Page text —
BOSTON – Fr. Vasilios Tsourlis, who was recently appointed by Archbishop Elpidophoros as the president of the Higher Council of Education of the Archdiocese, succeeding Athena Krommyda, explains in an interview with The National Herald about the Council of Education, the course of Greek education, as well as his brief tenure as presiding priest of St. Demetrios Cathedral in Astoria.

Fr. Vasileios, after stating that “the honor shown me by our Archbishop Elpidophoros, is great, but the responsibility is enormous because I am receiving the baton from a distinguished educator, Mrs. Krommyda.” He emphasized that this position, as well as that of all members, is non salaried.

The interview follows:

Τhe Νational Ηerald: In brief, what is this council, what is its purpose, and who are the members?

Fr. Vasileios Tsourlis: The purpose of the council is manifold, from assisting all educators in our schools to fully and successfully cope with the task of teaching the Greek language under today’s conditions and learning challenges, to assisting parishes in creating new schools and strengthening existing ones, and even to the lifelong learning of our educators through seminars.

There are many names, and allow me to mention them in our next interview, as this one is brief, where we will focus on the work of the council, what it has achieved so far, its next steps and goals, the number of schools, etc.

TNH: What is the budget from the Archdiocese for this Council for Greek Education?

Fr. Vasileios Tsourlis: As I mentioned earlier, we are all unpaid. Expenses for conferences and other activities were covered by donations from some members of the council as well as from the Stavros Niarchos Foundation, whom I warmly thank for their assistance.

TNH: What role does the Office of Education, with Mr. Koularmanis and Fr. Stamkopoulos, play? What exactly do they do?

Written task A — How many lines of the records contain the string "국민의힘은"? Case counts; reply with the number only.

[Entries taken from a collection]
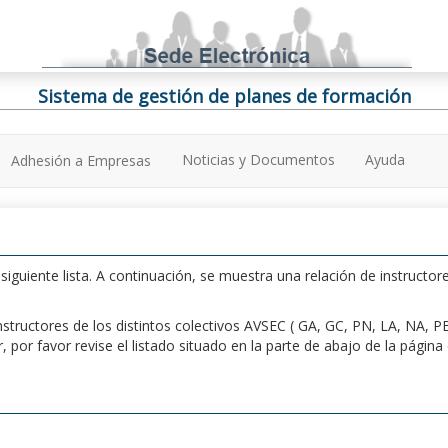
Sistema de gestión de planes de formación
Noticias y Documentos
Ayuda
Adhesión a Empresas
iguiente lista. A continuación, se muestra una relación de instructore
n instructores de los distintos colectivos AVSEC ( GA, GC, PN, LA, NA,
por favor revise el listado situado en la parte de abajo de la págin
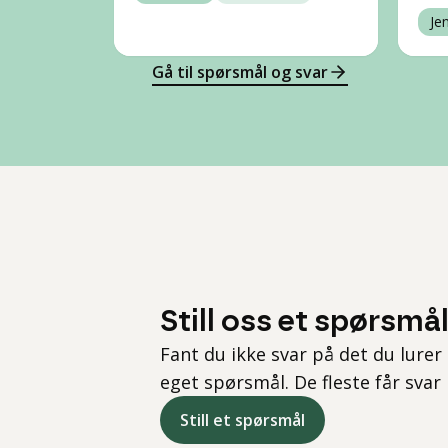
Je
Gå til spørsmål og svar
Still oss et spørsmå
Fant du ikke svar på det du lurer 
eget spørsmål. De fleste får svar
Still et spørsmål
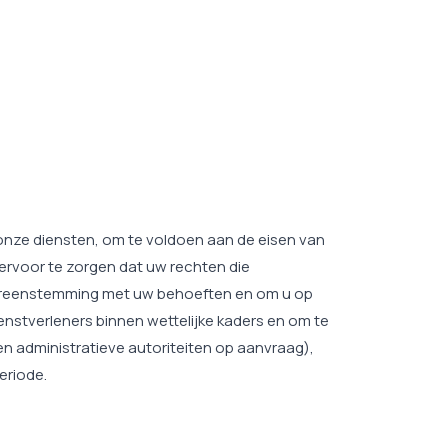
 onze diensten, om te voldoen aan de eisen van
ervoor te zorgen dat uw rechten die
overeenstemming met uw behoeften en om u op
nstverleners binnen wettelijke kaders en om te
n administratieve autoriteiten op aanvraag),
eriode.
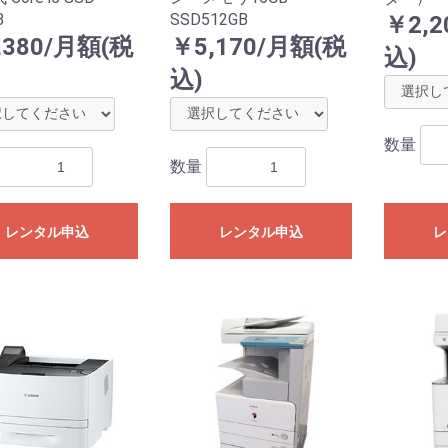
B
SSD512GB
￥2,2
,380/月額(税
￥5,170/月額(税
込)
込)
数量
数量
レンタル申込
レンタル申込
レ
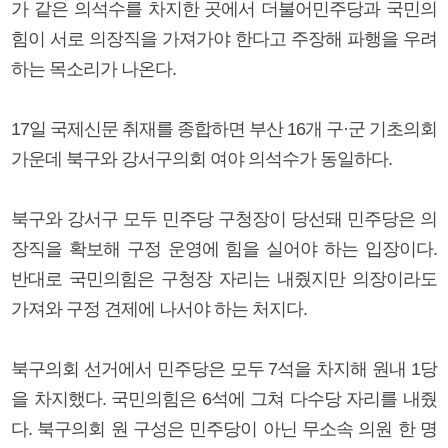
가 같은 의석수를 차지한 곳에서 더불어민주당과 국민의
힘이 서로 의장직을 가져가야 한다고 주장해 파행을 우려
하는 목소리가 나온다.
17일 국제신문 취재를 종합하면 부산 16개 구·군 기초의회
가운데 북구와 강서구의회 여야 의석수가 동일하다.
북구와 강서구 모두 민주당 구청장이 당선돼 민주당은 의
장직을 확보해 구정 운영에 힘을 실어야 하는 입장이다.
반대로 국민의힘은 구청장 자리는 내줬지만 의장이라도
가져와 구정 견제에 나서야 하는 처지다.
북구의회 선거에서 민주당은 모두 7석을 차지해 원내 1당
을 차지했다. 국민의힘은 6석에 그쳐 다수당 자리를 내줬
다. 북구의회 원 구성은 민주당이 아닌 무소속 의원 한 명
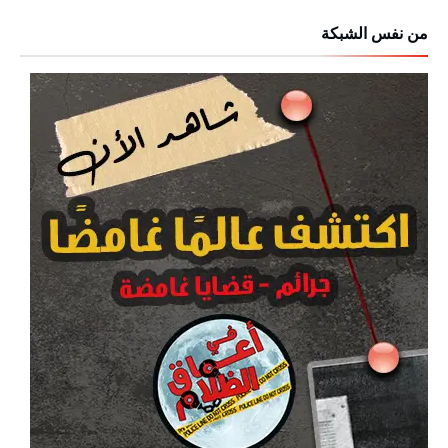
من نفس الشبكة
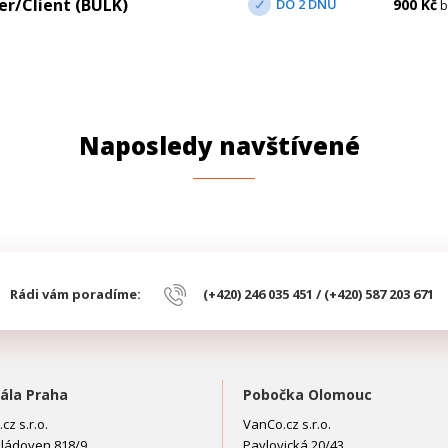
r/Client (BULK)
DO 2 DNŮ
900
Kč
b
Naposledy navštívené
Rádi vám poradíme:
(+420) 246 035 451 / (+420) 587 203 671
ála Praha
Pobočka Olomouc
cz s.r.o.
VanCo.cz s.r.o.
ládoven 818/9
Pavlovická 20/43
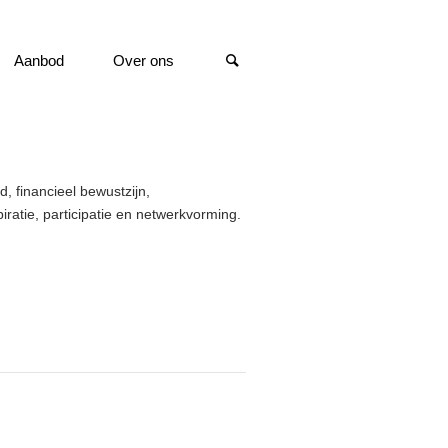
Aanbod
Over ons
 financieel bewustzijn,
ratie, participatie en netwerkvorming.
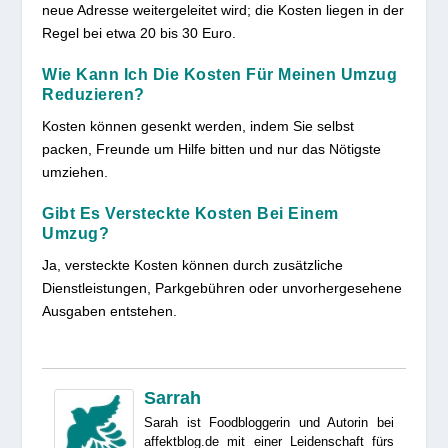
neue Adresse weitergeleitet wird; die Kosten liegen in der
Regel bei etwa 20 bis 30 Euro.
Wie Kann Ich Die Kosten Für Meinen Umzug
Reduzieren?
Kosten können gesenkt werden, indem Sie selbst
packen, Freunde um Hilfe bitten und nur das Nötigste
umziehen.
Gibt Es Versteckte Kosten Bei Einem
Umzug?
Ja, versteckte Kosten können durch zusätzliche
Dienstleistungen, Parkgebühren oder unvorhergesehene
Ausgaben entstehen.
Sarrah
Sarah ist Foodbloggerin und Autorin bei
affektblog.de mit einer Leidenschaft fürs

Written task B — Summarize the interview above in two sentences.

Written answer A — 2

Written answer B — Fr. Vasilios Tsourlis, recently appointed by Archbishop Elpidophoros as president of the Archdiocese's Higher Council of Education in succession to Athena Krommyda, discusses the council in an interview with The National Herald. He says the council helps educators teach Greek, helps parishes create and strengthen schools and offers seminars for educators' lifelong learning, while its members are unpaid and its expenses have been covered by donations from some council members and the Stavros Niarchos Foundation.